The position you have taken here is not anyone's position in this conflict. It's certainly not Ukraine's position, but more importantly it's not Russia's position either. Russia isn't claiming half or a third of eastern or southern Ukraine as Russian territory because of historic precedent from pre-Soviet or pre-Imperial times. Russia is claiming that Crimea, of its own volition, decided to secede from Ukraine and join Russia. Russia is citing the right of peoples and nations to self-determination from the UN Charter as the legal basis, and pointing to Kosovo, and others, as precedent. Russia, in its own version of events, simply did the neighbourly good turn of protecting the locals from rowdy right-wing elements and heavy-handed interference from an un-elected Kiev government, while they conducted their complete fair and
totally not rigged referendum, to decide what the people of Crimea wanted to do.

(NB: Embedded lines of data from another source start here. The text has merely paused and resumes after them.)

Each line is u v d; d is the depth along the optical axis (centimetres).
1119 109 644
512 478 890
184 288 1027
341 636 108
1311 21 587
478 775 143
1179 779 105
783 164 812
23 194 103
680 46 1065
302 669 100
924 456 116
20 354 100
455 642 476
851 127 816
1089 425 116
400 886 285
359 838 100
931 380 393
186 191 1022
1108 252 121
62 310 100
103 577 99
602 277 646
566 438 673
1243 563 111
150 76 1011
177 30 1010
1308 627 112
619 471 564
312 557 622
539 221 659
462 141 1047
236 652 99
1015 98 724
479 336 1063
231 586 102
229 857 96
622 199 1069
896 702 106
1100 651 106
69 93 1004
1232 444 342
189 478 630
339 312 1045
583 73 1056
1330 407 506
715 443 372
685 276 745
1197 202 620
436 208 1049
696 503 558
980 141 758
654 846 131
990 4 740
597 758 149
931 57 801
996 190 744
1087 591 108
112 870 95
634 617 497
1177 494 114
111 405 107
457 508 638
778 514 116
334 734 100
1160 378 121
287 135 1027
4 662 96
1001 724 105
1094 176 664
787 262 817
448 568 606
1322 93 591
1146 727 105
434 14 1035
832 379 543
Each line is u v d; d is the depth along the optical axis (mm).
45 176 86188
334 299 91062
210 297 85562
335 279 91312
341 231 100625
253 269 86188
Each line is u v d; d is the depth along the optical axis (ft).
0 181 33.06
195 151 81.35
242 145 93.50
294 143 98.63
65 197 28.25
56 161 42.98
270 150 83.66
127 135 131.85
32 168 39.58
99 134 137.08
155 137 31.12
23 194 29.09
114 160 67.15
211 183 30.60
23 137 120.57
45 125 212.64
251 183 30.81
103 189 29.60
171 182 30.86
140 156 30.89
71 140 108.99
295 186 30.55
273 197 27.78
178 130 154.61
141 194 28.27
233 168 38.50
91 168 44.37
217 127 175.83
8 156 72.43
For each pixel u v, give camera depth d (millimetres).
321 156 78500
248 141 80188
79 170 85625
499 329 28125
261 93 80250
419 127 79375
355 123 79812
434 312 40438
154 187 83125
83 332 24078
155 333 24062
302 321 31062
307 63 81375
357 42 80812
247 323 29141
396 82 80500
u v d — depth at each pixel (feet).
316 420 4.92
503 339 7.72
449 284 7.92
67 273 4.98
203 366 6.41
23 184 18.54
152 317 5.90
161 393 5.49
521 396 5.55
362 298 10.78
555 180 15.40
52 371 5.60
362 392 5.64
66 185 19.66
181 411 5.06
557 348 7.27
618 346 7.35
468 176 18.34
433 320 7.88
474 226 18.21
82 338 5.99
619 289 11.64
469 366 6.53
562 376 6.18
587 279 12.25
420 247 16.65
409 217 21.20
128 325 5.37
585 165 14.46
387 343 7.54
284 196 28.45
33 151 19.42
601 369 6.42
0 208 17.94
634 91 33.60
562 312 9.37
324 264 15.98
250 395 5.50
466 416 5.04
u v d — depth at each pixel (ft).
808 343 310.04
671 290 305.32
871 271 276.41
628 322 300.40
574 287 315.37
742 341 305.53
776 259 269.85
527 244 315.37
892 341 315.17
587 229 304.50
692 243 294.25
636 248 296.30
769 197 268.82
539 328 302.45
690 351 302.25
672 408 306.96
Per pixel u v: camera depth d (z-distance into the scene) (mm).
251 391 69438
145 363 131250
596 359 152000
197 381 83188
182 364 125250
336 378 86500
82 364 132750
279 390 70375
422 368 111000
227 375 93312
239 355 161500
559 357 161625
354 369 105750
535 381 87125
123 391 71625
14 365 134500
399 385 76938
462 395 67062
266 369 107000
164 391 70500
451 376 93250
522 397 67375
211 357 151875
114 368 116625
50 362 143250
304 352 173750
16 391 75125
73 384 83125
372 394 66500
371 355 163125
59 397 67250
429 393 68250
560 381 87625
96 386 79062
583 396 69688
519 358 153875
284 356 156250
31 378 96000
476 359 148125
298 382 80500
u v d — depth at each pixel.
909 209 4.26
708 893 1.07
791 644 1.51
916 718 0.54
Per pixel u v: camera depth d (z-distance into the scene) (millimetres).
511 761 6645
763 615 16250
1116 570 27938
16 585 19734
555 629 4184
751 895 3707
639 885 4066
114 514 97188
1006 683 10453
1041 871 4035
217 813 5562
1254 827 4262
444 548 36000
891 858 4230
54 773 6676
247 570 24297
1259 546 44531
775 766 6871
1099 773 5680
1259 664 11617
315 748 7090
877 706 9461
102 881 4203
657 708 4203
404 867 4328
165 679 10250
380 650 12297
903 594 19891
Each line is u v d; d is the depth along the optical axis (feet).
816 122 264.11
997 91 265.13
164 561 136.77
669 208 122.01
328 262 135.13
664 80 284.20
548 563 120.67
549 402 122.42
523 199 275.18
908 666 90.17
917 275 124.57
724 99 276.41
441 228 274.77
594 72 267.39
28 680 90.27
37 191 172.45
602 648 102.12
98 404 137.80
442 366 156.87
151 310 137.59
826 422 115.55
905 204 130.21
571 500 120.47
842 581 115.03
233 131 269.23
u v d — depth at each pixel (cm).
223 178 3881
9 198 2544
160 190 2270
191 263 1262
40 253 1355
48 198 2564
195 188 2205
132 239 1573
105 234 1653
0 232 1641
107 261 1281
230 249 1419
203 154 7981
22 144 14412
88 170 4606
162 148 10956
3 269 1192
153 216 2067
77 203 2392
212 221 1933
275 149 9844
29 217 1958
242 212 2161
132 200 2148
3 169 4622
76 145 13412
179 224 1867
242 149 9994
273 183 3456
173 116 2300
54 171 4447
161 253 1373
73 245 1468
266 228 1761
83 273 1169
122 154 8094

Leaving aside the hilarious naivete of this narrative, in principle Russian annexation of Crimea is rooted in the right to self-determination of the locals, who happen to have a super-majority of ethnic Russians, and who have attempted to secede from Ukraine before, in the 90's. It didn't work out at the time, but 20+ years of Kiev rule didn't make people much happier about the lot they were dealt at the fall of the Union.
TL;DR - Ok, sorry this turned into such a gigantic off-topic mess. Feel free to skip it. The long and short of it is modern day Ukraine comes from the Ukrainian SSR, not any pre-Imperial Ukraine which mostly didn't exist as any sort of nation-state. And Russia doesn't take your view of the situation either, which makes the entire thing moot.